The following sections describe the configuration files that govern
the internal management of grs
records.
The system searches for the files
in the directories specified by the profilePath
setting in the zebra.cfg
file.
The abstract syntax definition (also known as an Abstract Record Structure, or ARS) is the focal point of the record schema description. For a given schema, the ABS file may state any or all of the following:
The object identifier of the Z39.50 schema associated with the ARS, so that it can be referred to by the client.
The attribute set (which can possibly be a compound of multiple sets) which applies in the profile. This is used when indexing and searching the records belonging to the given profile.
The tag set (again, this can consist of several different sets). This is used when reading the records from a file, to recognize the different tags, and when transmitting the record to the client - mapping the tags to their numerical representation, if they are known.
The variant set which is used in the profile. This provides a vocabulary for specifying the forms of data that appear inside the records.
Element set names, which are a shorthand way for the client to ask for a subset of the data elements contained in a record. Element set names, in the retrieval module, are mapped to element specifications, which contain information equivalent to the Espec-1 syntax of Z39.50.
Map tables, which may specify mappings to other database profiles, if desired.
Possibly, a set of rules describing the mapping of elements to a MARC representation.
A list of element descriptions (this is the actual ARS of the schema, in Z39.50 terms), which lists the ways in which the various tags can be used and organized hierarchically.
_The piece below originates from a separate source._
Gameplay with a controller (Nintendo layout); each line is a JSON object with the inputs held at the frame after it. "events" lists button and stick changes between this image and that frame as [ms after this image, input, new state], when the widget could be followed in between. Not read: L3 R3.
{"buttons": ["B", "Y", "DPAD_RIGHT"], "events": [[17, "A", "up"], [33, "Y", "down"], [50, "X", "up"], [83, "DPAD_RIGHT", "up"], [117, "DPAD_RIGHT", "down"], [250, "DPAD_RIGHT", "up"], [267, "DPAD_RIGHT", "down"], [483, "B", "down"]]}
Several of the entries above simply refer to other files, which describe the given objects.
This section describes the syntax and use of the various tables which are used by the retrieval module.
The number of different file types may appear daunting at first, but each type corresponds fairly clearly to a single aspect of the Z39.50 retrieval facilities. Further, the average database administrator, who is simply reusing an existing profile for which tables already exist, shouldn't have to worry too much about the contents of these tables.
Generally, the files are simple ASCII files, which can be maintained using any text editor. Blank lines, and lines beginning with a (#) are ignored. Any characters on a line followed by a (#) are also ignored. All other lines contain directives, which provide some setting or value to the system. Generally, settings are characterized by a single keyword, identifying the setting, followed by a number of parameters. Some settings are repeatable (r), while others may occur only once in a file. Some settings are optional (o), while others again are mandatory (m).
The name of this file type is slightly misleading in Z39.50 terms, since, apart from the actual abstract syntax of the profile, it also includes most of the other definitions that go into a database profile.
When a record in the canonical, SGML-like format is read from a file
or from the database, the first tag of the file should reference the
profile that governs the layout of the record. If the first tag of the
record is, say, <gils>
, the system will look
for the profile definition in the file gils.abs
.
Profile definitions are cached, so they only have to be read once
during the lifespan of the current process.
When writing your own input filters, the record-begin command introduces the profile, and should always be called first thing when introducing a new record.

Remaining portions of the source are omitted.